Many of my clients have been through several iterations of improvements and refinements to their enterprise portal / corporate intranet environments to include portal personalization and customization, improved content management integration and content authoring, and basic search. In fact these features are now considered to be "Phase One" items on new implementations as well.

What is emerging now is the expansion of these portals / intranets to include a truly integrated enterprise search. Vendors such as Vivisimo (Velocity), Google (Google Search Appliance), and Microsoft (FAST) provide search engines that provide an extended reach beyond portal and content managed information to include data from enterprise systems such as PeopleSoft, SAP, and Cognos, etc. These systems can be searched via vendor specific connector technologies, which is typically accomplished through a customized API and an extension to an organization's services tier.

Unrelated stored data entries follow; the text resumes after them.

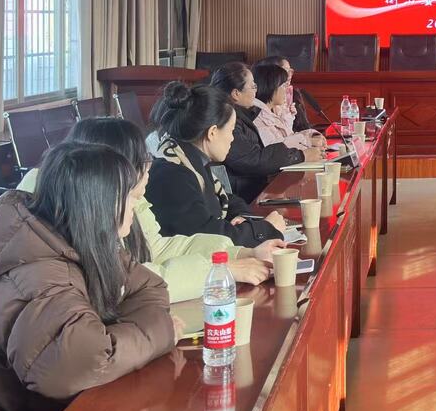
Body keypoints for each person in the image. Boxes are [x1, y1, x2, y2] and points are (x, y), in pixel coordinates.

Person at [0, 143, 178, 411]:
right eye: (128, 196)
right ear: (98, 204)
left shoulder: (80, 242)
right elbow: (79, 365)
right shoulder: (42, 274)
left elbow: (149, 287)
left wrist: (115, 336)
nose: (136, 204)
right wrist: (159, 331)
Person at [17, 118, 283, 301]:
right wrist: (224, 272)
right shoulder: (68, 211)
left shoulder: (120, 194)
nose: (149, 170)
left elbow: (156, 249)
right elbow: (124, 283)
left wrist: (240, 254)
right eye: (141, 162)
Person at [146, 81, 290, 246]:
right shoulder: (172, 174)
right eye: (231, 130)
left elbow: (226, 199)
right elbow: (207, 237)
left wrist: (241, 216)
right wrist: (265, 228)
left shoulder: (189, 157)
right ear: (212, 132)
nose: (232, 138)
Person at [211, 62, 322, 201]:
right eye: (253, 86)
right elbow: (252, 160)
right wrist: (300, 156)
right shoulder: (226, 120)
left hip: (253, 191)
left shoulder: (241, 114)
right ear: (236, 93)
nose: (256, 91)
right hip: (246, 196)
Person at [251, 63, 327, 150]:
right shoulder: (256, 115)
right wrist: (308, 141)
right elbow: (275, 149)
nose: (287, 90)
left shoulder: (273, 112)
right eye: (284, 86)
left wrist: (313, 135)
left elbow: (289, 136)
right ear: (271, 86)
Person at [255, 55, 316, 132]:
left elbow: (304, 126)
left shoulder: (294, 95)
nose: (289, 75)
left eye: (290, 71)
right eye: (285, 71)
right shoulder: (259, 108)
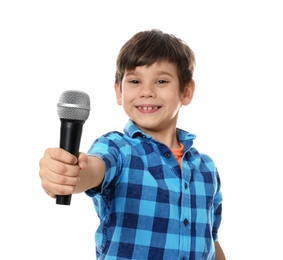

These search vendors also provide information optimization capabilities such as faceted results (categories), user tagging, and relevance rating, etc.

One of the great advantages of these search tools is that you can implement them rather quickly to provide some immediate benefits. Then, over the course of several months you can work on extending your service tier to connect more and more enterprise systems.

The immediate benefits of these solutions can be substantial. The problem is that until you have everything connected through search, there will still be situations where users cannot find something that they are looking for but that they know is out there. There are other confidence issues that relate to governance, timeliness, etc. These issues have a real impact on "search confidence", frustrating users and driving down usage and adoption.

The following is a short list of confidence factors:

  • Existence: "Is it really not there, or am I just not able to find it?"
  • Relevance: "Am I finding the best results, or are there gems buried many pages down?"
  • Governance: "Am I not seeing it because I do not have the correct authority?"
  • Governance (negative): "I see something that I am not comfortable with. Should I really be allowed to see this?"
  • Timeliness: "This looks really old / out of date. Is this the most recent information?"
  • Archived Information: "I know when I saw this a month ago is said something different? What did it used to say?"

The good news is that most of these issues can be mitigated with improved user experience. Also, some of the search tools provide features that can help as well. Below is a brief list of suggestions to address each confidence factor and help improve search confidence:


Provide a list (non-technical) of what is being searched (Portal Content, HR Information) and perhaps specifically what is not being searched (Financial Information). You may want to include when the "not searched" systems will be made available. You may want to provide this information in a separate window, perhaps something that can be expanded and collapsed. You may want to be more obvious with this information when search results are low or empty.


This is where most search vendors do really well. Allowing end users to add tagging to content items, documents, etc. will really increase relevancy. As hard as content authors accurately try to pre-tag there will always be ways of using information that was not considered at the time of creation. Search tools also provide relevance ranking tools that allow end user participation.

These tools cannot be understated. You are leveraging the power of your entire organization (crowd sourcing) to improve the "locatability" and relevance of enterprise data and content.


Showing secured results, even just titles, to users without proper authority is never recommended. A ton of information can be communicated in a document title (consider, "2010 Reduction in Force Plan.doc"). The opposite issue can also occur, "Am I seeing something I should not be seeing?"

Both of these issues can be solved in the same manner. The first approach is the same as the Existence steps above; providing a source list. The second is to provide a list of groups that apply to the user (Employee, Manager, Evaluator). You may consider listing a subset of common user groups that this person is not a member of (HQ Users).

Lastly, you can assign a secure icon to search results that have some level of security applied. Then, either with something subtle like a mouse hover on the secured icon or with something more explicit like "why am I seeing this", you can indicate exactly how this data is secured.

Timeliness and Archived Information

Locating out-of-date documents is a very common issue, and is one that can complicate downstream processing as well.

Most content management systems allow for start and end dates for content and documents. They also allow for content and document archiving. However, in both cases there is real work in making sure that the portal / intranet interface and the search engine handle this information accurately.

There are some advanced tools within the search engines that can help as well. For instance Vivisimo's Velocity search engine provides a chronological result of like content.

The above recommendations are not difficult to implement and can greatly increase end user confidence in the tools you are providing. These recommendations should be included in the initial launch when search is most likely to be limited to a few systems and when user perception will be set. Once a user population loses confidence in a system it can be very hard to get it back.